--- PASSAGE ---

By Nandita Bose and Trevor Hunnicutt, Reuters
Vice President Kamala Harris will make the most important speech of her political life on Friday when she accepts the Democratic Party's nomination for president a month after the party forced President Joe Biden to exit the race.
Harris' own presidential ambitions were always clear, but had been undermined by her own shaky 2020 campaign and bumpy vice presidential term. Since being thrust to the top of the ticket, she has tightened the race against Republican Donald Trump.
Her forceful stump speeches have been met by a surge in enthusiasm from voters. If Harris wins on 5 November, she will be the first Black, South Asian woman elected president.
In her speech Harris, 59, plans to talk about her life as the daughter of a Jamaican father and Indian mother and lay out her plans to tackle rising costs and advance personal freedoms, including abortion rights, aides said.
They said she will also deliver a robust denunciation of former President Trump.

--- ENTRIES SHOWN ---

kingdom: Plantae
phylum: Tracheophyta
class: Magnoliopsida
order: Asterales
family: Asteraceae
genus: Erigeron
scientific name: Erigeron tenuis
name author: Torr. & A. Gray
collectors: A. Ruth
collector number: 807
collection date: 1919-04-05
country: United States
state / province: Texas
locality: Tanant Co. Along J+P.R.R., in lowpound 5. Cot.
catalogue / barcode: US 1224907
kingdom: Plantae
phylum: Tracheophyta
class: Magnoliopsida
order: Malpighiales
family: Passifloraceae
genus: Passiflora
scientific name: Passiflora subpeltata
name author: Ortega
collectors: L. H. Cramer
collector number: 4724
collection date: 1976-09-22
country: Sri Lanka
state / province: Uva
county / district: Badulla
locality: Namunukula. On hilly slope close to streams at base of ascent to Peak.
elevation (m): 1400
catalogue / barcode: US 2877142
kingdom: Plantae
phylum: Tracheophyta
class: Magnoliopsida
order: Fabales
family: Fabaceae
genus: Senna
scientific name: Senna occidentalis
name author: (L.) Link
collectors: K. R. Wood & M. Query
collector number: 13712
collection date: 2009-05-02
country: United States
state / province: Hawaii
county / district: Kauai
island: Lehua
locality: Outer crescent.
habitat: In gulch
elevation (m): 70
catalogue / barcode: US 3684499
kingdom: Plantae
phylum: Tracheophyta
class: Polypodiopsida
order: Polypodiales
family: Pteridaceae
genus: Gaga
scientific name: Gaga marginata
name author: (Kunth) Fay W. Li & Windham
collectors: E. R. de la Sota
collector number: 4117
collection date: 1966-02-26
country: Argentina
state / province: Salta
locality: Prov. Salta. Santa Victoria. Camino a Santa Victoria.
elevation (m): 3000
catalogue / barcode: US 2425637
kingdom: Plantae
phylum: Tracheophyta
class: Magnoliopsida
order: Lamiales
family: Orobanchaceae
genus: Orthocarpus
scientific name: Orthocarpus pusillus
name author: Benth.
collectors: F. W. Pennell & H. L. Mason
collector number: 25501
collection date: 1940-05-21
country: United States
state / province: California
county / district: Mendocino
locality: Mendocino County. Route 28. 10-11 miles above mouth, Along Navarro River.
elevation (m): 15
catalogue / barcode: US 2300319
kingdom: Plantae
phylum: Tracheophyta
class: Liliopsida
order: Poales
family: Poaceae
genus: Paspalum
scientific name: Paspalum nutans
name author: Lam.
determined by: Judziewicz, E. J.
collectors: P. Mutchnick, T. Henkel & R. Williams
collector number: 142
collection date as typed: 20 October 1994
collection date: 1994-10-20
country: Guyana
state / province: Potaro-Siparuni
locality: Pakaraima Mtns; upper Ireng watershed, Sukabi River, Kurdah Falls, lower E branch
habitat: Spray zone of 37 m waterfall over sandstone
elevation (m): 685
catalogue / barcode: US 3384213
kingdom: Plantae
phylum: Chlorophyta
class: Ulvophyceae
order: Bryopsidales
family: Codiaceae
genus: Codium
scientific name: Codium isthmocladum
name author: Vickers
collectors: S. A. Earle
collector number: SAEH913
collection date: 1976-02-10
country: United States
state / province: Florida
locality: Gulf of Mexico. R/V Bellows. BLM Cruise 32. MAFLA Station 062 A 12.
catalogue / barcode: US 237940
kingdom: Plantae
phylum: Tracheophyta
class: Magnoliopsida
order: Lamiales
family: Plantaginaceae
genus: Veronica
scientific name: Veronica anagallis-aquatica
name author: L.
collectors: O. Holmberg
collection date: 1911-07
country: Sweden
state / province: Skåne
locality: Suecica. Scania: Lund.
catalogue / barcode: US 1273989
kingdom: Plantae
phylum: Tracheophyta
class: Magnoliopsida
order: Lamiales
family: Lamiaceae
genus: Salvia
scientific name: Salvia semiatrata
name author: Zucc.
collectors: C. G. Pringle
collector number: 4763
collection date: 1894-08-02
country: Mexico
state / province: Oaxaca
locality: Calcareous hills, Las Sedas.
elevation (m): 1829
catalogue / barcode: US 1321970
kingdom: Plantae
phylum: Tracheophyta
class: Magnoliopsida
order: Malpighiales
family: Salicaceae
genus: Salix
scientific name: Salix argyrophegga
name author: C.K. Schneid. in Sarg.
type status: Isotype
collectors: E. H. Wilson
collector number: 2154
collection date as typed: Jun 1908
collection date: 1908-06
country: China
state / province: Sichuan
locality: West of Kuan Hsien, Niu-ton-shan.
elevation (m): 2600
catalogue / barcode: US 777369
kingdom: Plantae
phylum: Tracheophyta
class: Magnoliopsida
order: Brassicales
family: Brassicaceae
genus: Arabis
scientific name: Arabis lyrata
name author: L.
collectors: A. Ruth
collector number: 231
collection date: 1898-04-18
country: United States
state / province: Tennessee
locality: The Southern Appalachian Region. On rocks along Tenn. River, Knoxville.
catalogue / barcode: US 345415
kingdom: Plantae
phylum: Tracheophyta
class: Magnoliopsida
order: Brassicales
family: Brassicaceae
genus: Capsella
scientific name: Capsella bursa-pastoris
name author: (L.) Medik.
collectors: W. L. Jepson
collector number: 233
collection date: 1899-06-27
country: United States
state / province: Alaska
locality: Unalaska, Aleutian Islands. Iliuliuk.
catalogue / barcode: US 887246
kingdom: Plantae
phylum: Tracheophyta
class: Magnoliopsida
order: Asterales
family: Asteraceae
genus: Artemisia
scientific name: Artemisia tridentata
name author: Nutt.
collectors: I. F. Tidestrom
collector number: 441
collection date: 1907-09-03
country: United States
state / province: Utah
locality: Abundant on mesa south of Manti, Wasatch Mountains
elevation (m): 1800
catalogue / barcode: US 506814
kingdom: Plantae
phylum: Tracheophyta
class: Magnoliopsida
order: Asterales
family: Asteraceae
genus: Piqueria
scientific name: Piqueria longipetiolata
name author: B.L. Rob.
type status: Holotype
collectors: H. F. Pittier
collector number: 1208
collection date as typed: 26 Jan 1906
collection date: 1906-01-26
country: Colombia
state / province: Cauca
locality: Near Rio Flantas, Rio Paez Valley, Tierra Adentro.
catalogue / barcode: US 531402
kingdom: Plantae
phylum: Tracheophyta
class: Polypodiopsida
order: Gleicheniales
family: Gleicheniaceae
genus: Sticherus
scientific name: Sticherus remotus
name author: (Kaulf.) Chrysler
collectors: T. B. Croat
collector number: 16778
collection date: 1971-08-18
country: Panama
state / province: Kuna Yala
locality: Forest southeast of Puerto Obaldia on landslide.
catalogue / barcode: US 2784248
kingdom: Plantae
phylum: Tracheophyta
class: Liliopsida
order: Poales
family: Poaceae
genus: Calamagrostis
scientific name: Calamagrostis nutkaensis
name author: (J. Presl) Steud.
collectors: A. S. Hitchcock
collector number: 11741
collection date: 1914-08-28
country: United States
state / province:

---

**QUESTIONS TO ANSWER:**
1. List every person named in the article on Harris's nomination speech.
2. According to the article on Harris's nomination speech, how old is Harris?
The saved data entries are not needed for this work.

**SOLVED PROBLEMS:**
1. Nandita Bose, Trevor Hunnicutt, Kamala Harris, Joe Biden, Donald Trump

2. She is 59.